Initial microscopic study of expectoration is essential in all suspected cases of PTB7 and must be confirmed by a positive culture of Mtb, considered the gold standard, which also determines the susceptibility to antituberculous drugs and mycobacterial species. However, time is required for a definitive diagnosis. Delays in PTB diagnosis bring about treatment initiation after 30 days, which currently could be avoided with the use of molecular technologies such as Xpert. Although this study is limited by the small number of samples tested by Xpert, expedite information is provided as to the diagnostic approach of PTB in an endemic region. Xpert provides a diagnosis of Mtb within 2 h along with susceptibility or resistance to rifampicin, an important aspect in endemic regions with prevalent multidrug resistance3,7,9,10 and a matter of paramount epidemiologic relevance in all 1st time cases that can be treated immediately, particularly if they resulted negative for acid-fast stain.

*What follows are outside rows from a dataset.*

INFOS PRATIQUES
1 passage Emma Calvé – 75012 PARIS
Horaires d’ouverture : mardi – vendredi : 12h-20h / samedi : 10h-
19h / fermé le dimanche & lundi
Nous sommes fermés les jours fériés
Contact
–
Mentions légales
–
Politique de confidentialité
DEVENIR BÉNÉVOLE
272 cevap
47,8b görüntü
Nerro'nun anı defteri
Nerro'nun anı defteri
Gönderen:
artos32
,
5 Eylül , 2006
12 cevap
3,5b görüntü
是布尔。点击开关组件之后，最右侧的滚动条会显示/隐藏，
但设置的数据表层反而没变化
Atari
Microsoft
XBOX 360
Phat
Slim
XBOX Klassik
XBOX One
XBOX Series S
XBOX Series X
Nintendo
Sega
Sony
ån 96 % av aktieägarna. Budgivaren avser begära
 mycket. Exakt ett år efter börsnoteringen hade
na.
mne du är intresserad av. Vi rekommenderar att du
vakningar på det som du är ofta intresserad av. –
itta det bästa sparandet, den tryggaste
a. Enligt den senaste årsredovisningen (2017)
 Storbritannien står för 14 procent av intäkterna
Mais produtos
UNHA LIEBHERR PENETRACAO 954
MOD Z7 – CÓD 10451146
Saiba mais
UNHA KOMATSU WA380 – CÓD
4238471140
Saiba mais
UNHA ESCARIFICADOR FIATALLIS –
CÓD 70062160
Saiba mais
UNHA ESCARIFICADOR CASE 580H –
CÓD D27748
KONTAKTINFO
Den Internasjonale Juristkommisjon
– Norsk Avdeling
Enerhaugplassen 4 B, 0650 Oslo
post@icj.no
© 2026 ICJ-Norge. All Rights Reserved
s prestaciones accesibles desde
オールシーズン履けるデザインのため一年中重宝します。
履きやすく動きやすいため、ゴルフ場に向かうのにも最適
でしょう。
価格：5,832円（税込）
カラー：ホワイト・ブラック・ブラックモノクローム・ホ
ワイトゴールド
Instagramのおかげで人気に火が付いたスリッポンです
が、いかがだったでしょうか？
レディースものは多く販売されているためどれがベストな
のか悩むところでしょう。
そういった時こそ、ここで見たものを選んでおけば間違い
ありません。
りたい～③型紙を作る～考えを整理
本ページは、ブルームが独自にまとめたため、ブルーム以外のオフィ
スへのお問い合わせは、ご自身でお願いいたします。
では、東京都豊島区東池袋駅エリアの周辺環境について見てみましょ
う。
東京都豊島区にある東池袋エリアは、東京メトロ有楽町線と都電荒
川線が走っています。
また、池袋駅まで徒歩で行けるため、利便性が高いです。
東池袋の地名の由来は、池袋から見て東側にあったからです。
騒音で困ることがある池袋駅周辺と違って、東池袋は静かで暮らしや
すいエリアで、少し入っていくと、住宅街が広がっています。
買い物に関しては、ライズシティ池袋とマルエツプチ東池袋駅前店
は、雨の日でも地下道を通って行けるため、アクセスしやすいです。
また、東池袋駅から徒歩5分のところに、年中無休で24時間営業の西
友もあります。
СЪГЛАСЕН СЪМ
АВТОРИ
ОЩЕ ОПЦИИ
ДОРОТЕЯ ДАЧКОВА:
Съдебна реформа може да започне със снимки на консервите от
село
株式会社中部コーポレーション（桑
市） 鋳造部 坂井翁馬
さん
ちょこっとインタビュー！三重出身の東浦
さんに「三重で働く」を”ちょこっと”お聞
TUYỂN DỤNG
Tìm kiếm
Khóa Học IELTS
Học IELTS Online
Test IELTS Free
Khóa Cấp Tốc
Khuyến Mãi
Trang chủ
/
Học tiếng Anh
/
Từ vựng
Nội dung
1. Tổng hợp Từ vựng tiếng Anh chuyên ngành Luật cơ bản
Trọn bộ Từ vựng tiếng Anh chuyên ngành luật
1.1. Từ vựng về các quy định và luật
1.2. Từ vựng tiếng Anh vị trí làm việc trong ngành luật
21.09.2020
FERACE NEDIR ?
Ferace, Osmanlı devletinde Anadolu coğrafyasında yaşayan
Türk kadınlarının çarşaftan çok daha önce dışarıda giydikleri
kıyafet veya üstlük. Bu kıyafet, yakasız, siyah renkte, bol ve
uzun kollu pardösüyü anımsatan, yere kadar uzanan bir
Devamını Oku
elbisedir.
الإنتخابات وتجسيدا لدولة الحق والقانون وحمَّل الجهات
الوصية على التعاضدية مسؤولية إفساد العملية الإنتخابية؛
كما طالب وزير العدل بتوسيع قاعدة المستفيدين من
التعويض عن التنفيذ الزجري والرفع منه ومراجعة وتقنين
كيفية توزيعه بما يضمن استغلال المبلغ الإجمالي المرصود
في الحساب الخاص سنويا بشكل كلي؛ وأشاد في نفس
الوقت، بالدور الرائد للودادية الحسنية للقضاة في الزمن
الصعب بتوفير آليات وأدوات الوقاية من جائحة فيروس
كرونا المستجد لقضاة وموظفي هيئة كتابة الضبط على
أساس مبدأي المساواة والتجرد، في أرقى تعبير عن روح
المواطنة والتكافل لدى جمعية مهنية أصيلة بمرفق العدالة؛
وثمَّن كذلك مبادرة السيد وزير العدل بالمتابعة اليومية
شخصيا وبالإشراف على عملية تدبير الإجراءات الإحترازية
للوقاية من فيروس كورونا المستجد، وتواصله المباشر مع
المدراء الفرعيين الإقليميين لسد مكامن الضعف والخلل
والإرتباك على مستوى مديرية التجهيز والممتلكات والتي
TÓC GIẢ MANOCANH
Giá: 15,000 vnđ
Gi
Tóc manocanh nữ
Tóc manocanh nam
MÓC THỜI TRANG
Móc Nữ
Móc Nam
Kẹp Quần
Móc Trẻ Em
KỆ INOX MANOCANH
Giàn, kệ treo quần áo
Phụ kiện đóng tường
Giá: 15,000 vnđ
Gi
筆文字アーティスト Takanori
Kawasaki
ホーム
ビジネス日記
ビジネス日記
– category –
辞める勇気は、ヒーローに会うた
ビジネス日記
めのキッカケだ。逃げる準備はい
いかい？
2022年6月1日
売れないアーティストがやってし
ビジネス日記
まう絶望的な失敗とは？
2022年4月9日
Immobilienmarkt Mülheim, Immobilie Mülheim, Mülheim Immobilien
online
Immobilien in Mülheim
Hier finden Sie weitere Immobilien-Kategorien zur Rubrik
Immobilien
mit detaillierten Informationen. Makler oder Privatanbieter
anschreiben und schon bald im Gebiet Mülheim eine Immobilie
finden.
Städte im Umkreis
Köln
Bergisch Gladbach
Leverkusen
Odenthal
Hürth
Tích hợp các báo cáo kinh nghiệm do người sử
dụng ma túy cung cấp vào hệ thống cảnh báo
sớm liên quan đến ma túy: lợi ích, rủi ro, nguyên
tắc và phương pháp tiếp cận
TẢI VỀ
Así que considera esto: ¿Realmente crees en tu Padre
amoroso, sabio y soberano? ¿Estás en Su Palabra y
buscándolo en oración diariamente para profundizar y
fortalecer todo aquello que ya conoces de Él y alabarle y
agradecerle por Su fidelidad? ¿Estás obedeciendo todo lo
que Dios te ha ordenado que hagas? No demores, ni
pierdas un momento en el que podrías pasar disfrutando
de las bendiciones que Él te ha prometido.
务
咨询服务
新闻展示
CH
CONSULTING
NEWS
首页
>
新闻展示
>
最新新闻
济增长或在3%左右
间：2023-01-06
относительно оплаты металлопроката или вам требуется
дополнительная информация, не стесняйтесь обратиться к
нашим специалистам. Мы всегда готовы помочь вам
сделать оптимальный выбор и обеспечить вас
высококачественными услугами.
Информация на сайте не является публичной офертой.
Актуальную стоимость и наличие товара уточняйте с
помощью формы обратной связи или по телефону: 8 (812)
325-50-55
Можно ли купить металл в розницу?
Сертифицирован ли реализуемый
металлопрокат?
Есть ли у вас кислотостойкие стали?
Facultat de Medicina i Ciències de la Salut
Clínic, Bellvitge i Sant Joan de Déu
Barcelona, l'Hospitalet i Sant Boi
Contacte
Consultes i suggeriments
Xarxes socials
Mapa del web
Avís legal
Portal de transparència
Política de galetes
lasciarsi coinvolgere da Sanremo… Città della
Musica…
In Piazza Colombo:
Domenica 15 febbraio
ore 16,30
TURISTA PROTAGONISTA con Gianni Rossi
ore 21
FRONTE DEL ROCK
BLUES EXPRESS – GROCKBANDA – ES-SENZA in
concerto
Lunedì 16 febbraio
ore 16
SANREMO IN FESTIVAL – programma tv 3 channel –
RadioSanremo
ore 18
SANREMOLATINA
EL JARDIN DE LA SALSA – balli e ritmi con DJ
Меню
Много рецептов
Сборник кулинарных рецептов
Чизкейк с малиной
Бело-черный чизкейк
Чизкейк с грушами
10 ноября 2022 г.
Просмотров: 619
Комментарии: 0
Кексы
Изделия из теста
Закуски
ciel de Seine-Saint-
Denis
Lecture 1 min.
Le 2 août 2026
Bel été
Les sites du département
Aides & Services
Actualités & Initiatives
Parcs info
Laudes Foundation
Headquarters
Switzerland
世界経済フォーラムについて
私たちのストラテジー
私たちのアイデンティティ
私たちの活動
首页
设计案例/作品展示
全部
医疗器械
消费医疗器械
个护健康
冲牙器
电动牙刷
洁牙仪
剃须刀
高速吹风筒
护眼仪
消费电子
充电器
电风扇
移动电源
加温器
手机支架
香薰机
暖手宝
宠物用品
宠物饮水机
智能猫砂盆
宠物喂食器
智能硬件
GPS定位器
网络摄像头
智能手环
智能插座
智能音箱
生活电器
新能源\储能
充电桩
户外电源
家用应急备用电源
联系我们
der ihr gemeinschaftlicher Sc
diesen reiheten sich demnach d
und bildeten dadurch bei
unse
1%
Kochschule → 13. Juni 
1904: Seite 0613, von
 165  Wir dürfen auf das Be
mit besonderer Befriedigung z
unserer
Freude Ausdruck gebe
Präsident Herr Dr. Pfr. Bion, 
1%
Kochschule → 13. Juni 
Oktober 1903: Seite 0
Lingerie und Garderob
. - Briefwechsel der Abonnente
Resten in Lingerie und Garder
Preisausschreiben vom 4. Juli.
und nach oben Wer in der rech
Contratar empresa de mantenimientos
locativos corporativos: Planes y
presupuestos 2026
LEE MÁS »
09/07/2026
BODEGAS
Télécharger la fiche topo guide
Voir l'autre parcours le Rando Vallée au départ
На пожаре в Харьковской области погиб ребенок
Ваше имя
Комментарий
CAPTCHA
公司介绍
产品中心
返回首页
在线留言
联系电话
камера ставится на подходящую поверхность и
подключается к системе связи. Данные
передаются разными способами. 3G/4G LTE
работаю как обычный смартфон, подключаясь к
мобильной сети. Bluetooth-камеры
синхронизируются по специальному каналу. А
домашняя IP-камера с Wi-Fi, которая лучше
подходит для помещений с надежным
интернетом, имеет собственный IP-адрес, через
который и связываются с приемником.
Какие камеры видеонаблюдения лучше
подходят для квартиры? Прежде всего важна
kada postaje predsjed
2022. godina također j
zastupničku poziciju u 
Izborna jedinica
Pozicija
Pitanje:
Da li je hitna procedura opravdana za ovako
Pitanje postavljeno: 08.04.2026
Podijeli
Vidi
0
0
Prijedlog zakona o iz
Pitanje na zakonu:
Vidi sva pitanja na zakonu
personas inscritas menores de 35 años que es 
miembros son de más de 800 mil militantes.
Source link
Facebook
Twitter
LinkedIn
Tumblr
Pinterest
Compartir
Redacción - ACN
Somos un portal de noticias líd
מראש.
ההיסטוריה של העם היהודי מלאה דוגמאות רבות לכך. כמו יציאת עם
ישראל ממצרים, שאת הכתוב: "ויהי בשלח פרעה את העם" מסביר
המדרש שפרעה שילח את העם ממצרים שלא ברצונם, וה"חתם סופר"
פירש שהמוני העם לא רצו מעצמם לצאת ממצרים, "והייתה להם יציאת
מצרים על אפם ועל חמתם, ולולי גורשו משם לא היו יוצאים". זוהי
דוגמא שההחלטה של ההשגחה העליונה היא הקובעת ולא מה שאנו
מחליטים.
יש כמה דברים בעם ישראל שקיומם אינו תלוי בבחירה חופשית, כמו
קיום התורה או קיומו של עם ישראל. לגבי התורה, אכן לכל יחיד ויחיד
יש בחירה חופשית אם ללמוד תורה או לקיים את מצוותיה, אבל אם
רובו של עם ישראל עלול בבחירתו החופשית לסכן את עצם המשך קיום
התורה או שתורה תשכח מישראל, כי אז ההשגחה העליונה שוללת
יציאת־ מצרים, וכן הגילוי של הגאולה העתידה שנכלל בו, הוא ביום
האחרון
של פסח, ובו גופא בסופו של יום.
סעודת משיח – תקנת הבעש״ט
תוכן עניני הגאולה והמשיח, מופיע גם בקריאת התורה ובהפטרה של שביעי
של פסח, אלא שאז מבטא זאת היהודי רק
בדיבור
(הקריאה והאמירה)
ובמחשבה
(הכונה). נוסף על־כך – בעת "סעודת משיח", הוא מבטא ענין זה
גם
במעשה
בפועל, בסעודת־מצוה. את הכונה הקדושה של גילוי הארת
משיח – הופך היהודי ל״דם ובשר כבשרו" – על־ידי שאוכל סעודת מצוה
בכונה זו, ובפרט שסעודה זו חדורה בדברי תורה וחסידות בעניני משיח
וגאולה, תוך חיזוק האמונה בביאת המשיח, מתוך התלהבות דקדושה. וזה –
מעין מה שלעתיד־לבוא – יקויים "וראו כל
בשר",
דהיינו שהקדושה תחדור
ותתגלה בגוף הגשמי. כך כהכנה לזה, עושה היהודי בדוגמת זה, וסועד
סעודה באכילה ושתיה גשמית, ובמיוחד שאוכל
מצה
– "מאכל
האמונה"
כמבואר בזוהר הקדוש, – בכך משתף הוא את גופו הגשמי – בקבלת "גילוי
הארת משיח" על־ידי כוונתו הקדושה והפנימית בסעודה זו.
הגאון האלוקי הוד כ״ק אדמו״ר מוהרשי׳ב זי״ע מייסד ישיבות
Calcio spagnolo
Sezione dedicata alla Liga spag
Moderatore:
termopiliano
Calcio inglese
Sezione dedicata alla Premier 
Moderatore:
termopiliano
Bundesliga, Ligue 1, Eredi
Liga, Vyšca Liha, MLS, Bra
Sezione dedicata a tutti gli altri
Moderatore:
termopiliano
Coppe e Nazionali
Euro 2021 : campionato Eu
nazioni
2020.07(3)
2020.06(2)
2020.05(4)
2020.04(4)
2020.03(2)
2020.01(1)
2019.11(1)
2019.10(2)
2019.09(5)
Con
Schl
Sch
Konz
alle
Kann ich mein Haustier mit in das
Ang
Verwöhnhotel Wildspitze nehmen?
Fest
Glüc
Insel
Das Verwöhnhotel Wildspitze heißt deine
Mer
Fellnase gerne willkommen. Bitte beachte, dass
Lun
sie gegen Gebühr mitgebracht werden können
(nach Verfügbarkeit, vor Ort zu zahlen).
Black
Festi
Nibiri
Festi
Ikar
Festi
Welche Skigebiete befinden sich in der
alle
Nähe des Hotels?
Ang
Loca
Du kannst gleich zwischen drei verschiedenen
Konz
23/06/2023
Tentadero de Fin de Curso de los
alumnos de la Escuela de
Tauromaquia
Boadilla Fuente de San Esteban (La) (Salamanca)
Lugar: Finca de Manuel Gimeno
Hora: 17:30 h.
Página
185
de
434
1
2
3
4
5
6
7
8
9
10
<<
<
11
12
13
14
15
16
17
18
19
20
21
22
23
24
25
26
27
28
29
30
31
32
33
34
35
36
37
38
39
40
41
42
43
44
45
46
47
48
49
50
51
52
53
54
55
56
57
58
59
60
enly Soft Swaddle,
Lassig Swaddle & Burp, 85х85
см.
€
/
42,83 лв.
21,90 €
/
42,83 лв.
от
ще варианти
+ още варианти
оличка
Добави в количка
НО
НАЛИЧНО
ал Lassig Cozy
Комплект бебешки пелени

Nevertheless, the use of Xpert is still not indicated to follow-up on antituberculous treatment due to its high cost.
Conclusions
BL is of great usefulness for diagnosing PTB in HIV-positive patients with a negative acid-fast stain in sputum or absence of expectoration, allowing the identification of acid-fast (ZN) bacilli in non-diagnosed or misdiagnosed cases. With the use of Xpert MTB/RIF, in addition to obtaining results from BL samples within 2 h, susceptibility to rifampicin is also provided, an advantage that allows an immediate initiation of specific antituberculous treatment, which represents an important epidemiologic advance in controlling tuberculosis.